The data section start
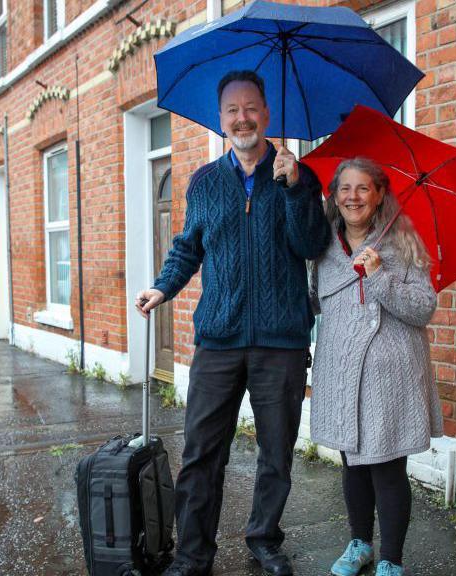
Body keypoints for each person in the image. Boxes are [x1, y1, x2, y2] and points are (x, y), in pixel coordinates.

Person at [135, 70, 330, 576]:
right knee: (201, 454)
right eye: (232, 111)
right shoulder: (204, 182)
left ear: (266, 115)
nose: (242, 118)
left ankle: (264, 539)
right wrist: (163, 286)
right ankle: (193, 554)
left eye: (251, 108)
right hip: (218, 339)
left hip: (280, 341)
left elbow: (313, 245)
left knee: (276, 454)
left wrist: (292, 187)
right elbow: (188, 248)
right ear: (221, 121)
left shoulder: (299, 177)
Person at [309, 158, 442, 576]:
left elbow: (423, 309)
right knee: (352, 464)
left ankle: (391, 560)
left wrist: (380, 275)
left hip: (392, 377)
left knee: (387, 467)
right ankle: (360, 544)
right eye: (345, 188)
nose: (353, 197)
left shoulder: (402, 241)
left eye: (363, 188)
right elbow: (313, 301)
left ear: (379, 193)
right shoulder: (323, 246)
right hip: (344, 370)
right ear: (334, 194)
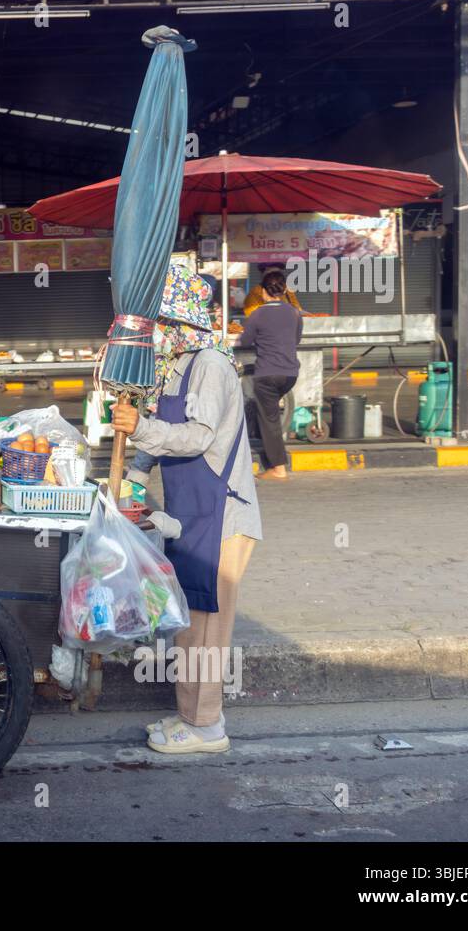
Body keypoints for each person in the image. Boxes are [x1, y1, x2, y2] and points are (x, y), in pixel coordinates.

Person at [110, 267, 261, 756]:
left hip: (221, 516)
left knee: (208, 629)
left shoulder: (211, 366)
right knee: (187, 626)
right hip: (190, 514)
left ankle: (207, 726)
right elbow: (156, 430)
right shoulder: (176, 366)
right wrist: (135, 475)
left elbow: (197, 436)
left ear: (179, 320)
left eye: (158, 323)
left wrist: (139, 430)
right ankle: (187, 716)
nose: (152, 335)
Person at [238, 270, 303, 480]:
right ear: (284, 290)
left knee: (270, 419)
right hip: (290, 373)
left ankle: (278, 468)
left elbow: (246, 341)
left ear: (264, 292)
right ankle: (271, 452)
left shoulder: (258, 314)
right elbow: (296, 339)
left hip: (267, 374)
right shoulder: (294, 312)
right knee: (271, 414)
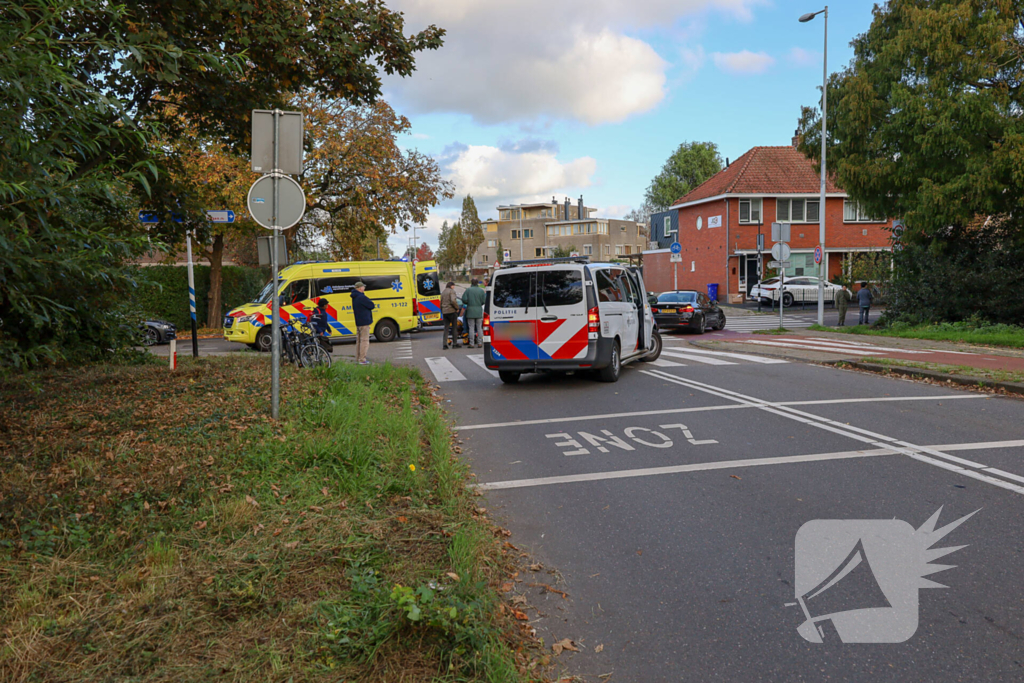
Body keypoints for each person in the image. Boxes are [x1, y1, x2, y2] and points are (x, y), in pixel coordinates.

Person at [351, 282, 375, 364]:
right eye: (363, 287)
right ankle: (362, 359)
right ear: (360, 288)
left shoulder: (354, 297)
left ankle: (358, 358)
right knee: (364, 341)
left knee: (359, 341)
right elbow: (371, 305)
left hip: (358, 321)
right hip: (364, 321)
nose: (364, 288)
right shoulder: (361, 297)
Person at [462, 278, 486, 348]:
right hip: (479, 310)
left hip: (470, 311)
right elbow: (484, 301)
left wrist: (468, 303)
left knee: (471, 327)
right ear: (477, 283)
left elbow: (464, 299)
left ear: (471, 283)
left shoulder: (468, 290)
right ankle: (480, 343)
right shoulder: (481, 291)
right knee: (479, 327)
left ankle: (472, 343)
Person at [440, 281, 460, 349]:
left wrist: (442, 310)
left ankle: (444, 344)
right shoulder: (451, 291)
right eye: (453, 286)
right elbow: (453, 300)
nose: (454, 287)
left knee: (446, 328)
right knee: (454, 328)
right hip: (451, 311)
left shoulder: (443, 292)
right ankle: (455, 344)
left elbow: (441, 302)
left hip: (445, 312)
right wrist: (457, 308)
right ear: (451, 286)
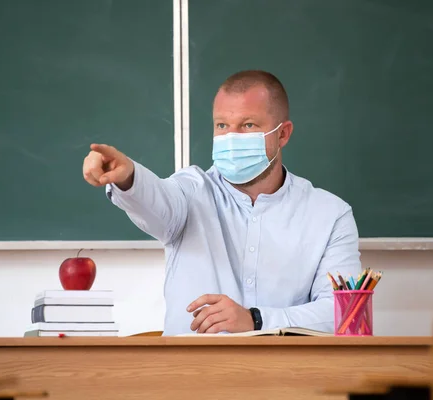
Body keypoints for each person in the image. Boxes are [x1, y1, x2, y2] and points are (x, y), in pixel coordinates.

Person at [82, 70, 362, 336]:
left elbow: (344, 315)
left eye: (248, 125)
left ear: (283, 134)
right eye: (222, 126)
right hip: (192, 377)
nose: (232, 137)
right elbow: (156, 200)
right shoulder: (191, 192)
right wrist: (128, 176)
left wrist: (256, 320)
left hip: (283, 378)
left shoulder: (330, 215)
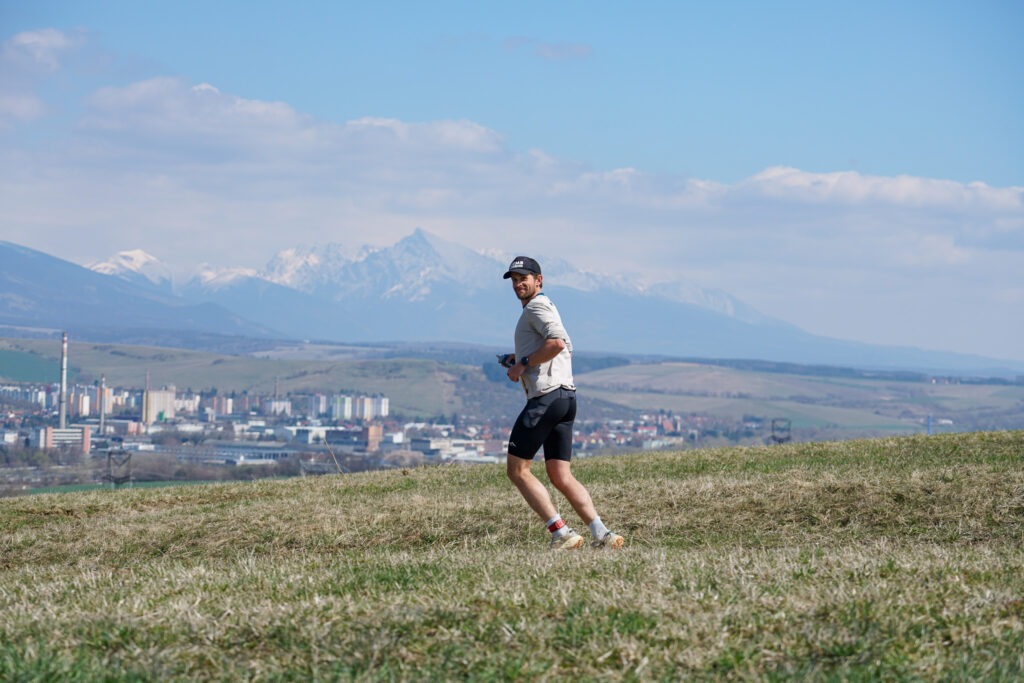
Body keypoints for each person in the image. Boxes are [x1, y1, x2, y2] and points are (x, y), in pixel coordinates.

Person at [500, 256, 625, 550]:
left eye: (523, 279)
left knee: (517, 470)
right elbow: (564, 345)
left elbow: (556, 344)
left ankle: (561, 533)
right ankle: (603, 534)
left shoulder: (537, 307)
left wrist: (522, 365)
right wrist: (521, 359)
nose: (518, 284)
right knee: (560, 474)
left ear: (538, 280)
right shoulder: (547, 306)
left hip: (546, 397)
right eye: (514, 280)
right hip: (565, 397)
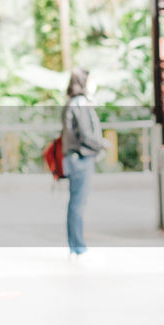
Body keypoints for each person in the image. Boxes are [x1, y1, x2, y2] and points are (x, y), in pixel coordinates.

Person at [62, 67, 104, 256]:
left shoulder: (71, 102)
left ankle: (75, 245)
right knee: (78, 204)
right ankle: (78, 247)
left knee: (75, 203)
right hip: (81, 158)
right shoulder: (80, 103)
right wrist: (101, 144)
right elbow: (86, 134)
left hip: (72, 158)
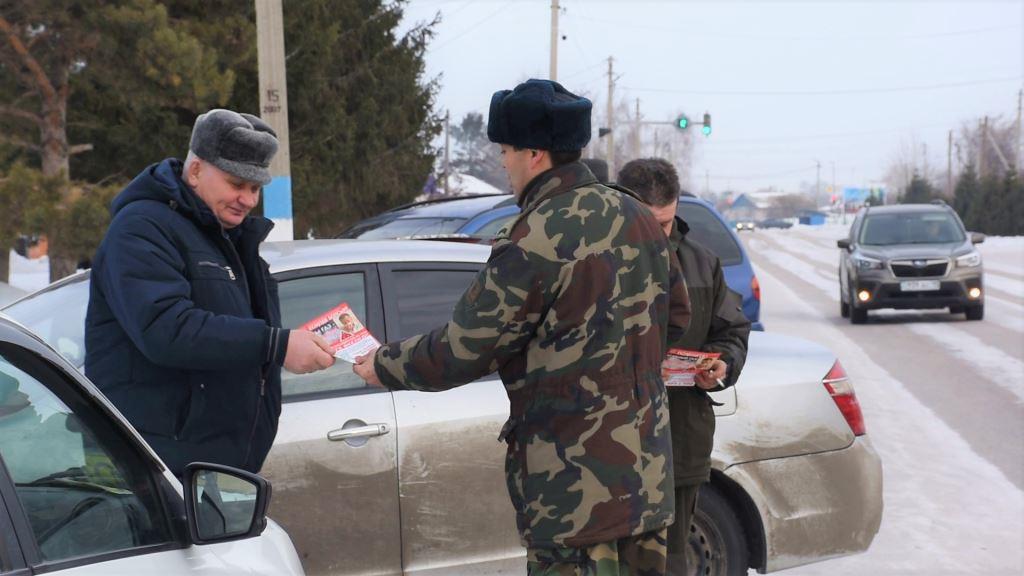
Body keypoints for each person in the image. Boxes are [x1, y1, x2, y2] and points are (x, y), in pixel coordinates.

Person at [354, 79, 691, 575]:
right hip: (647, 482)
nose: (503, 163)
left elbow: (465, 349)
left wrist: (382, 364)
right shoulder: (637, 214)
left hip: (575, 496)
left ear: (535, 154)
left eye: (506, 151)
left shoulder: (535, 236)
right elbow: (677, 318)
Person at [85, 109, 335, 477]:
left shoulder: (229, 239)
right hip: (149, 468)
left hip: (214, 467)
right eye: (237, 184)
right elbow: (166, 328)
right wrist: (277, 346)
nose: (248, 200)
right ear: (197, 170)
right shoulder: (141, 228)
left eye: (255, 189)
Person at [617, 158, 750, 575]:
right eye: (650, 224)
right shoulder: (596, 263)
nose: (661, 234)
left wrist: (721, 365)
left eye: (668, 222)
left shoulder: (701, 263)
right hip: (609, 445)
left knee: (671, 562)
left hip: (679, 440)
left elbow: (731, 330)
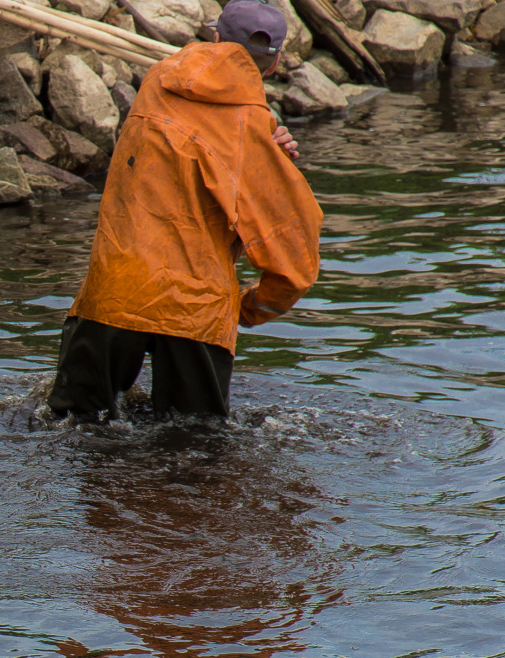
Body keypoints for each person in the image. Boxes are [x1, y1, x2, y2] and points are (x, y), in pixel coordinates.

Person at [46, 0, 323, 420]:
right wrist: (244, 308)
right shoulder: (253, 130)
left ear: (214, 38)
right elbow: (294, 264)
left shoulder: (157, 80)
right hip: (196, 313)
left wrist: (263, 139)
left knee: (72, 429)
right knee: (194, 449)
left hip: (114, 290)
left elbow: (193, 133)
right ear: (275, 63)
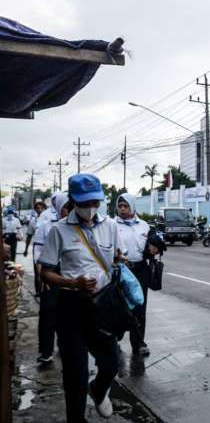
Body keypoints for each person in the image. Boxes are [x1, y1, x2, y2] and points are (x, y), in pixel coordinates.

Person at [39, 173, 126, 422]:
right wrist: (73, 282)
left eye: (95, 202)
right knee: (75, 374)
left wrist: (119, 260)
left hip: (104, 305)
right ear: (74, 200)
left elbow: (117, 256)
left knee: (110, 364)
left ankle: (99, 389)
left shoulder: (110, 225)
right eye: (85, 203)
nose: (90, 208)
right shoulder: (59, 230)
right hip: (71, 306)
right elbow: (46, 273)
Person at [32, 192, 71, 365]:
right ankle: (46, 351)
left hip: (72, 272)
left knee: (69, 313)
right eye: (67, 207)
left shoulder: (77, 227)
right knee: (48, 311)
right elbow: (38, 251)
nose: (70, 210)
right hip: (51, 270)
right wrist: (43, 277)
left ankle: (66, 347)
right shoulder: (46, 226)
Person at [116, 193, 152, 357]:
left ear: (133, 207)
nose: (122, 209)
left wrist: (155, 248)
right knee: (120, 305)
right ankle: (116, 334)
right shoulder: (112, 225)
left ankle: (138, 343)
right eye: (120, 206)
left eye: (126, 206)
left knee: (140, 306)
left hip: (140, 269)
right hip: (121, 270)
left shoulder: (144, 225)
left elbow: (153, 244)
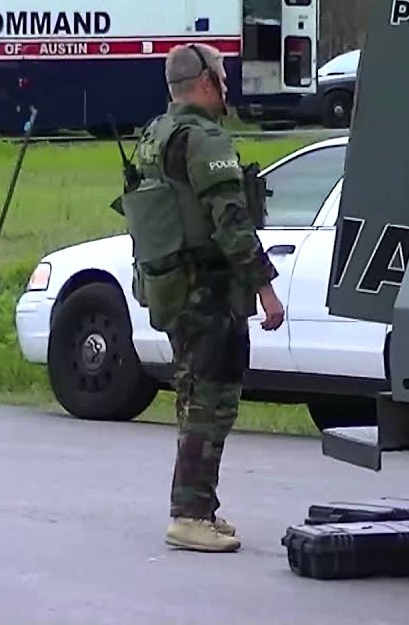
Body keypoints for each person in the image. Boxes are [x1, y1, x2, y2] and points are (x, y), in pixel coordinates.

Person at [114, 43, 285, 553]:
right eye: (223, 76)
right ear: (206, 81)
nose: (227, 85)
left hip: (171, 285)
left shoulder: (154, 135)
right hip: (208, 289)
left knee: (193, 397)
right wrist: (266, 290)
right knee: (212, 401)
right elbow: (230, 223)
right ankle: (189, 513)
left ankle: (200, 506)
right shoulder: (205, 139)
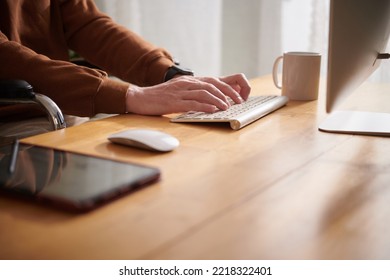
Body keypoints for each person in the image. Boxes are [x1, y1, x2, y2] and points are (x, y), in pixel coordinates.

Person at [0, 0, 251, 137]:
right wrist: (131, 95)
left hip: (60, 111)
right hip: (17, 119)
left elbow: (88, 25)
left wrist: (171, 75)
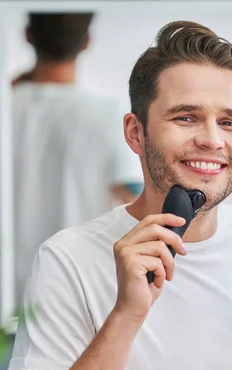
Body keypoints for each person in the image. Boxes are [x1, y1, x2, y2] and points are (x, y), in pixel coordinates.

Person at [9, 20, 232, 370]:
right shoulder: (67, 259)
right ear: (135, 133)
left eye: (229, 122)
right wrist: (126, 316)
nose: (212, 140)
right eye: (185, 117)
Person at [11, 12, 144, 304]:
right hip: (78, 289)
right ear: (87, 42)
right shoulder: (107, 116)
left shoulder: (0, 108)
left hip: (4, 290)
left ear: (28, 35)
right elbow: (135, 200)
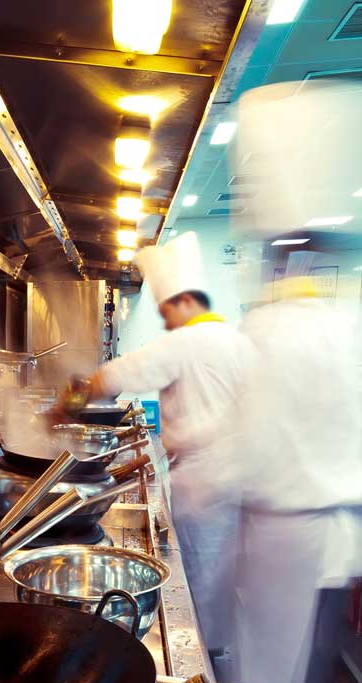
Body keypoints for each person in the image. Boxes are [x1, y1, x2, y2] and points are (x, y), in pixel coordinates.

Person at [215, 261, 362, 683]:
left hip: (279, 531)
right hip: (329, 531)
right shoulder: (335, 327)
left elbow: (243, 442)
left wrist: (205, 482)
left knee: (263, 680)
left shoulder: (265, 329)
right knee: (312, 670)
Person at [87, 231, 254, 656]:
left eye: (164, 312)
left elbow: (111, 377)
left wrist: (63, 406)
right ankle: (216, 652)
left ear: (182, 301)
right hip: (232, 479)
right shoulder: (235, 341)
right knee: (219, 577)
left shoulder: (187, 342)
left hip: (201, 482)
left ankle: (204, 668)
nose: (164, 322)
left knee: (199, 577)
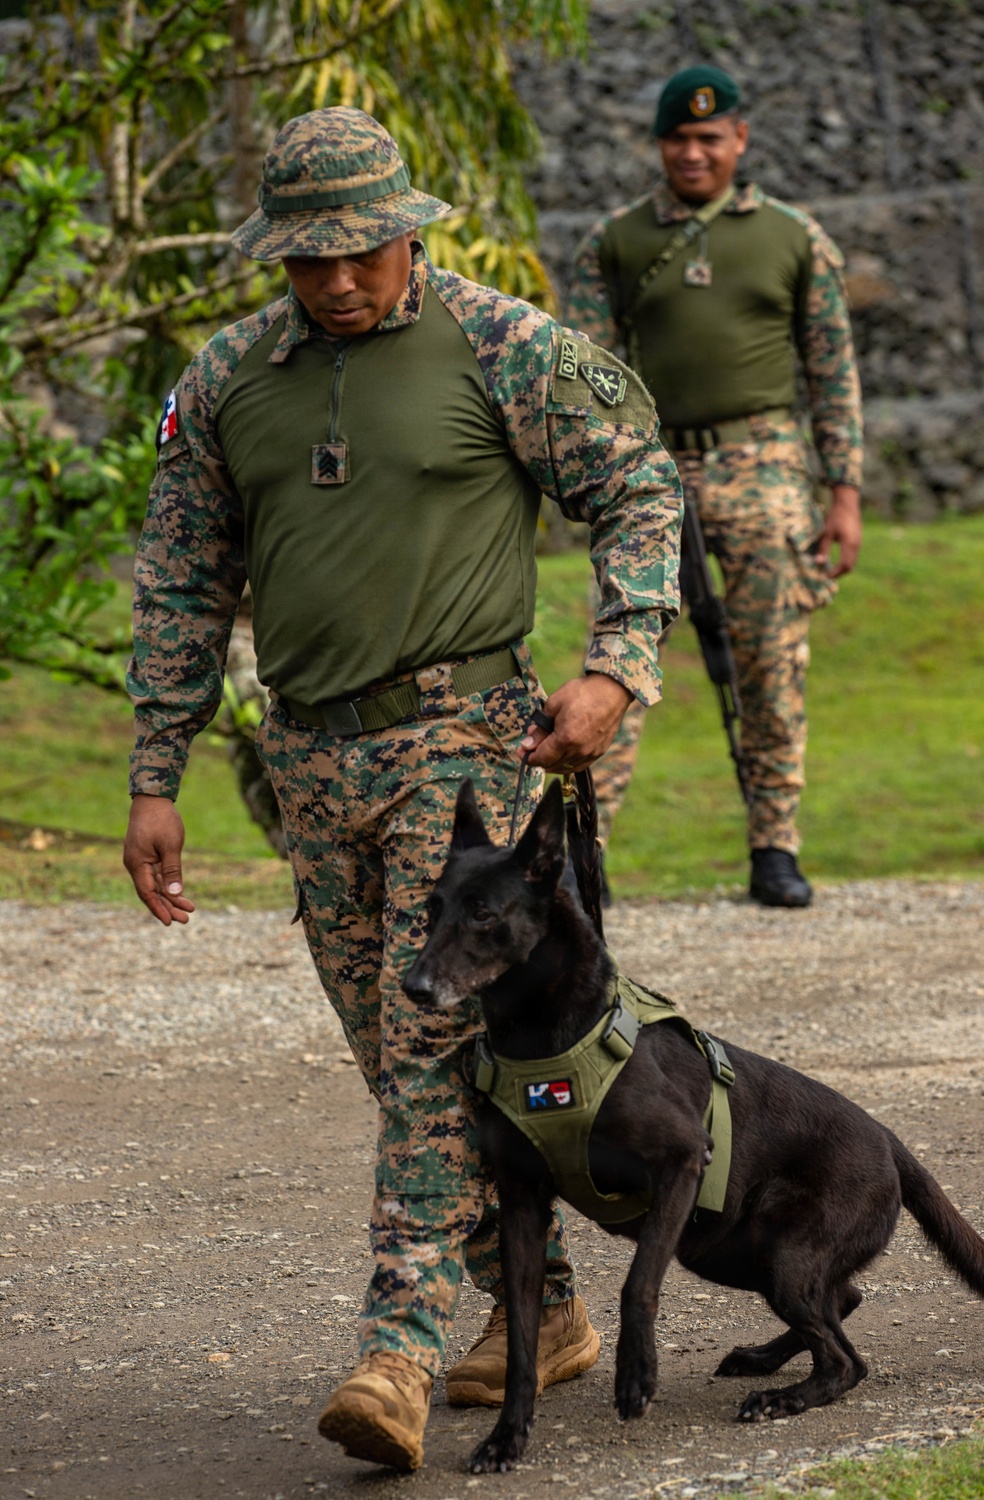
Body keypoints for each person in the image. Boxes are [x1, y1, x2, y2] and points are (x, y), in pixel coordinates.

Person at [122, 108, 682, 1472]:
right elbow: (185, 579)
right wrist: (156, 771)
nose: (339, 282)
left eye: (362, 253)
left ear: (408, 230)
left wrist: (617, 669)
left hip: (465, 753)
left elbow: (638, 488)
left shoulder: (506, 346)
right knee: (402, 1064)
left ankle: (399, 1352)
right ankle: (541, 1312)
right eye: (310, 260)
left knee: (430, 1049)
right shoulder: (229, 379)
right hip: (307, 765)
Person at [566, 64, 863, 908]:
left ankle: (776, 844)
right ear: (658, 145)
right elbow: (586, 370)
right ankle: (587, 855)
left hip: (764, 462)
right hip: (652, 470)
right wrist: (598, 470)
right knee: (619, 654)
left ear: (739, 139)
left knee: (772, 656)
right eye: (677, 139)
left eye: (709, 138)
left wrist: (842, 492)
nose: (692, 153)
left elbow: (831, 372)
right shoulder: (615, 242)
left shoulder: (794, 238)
The data section end
Task prompt
In the listing above, locate the line containing "right eye: (363, 287)" and the line containing "right ankle: (480, 343)", then transcribe both and every line between them verbatim.

Finished task
right eye: (363, 287)
right ankle: (362, 359)
right ear: (360, 288)
left shoulder: (354, 297)
left ankle: (358, 358)
right knee: (364, 341)
left knee: (359, 341)
right elbow: (371, 305)
left hip: (358, 321)
right hip: (364, 321)
nose: (364, 288)
right shoulder: (361, 297)
Person at [462, 278, 486, 348]:
right hip: (479, 310)
left hip: (470, 311)
right elbow: (484, 301)
left wrist: (468, 303)
left knee: (471, 327)
right ear: (477, 283)
left elbow: (464, 299)
left ear: (471, 283)
left shoulder: (468, 290)
right ankle: (480, 343)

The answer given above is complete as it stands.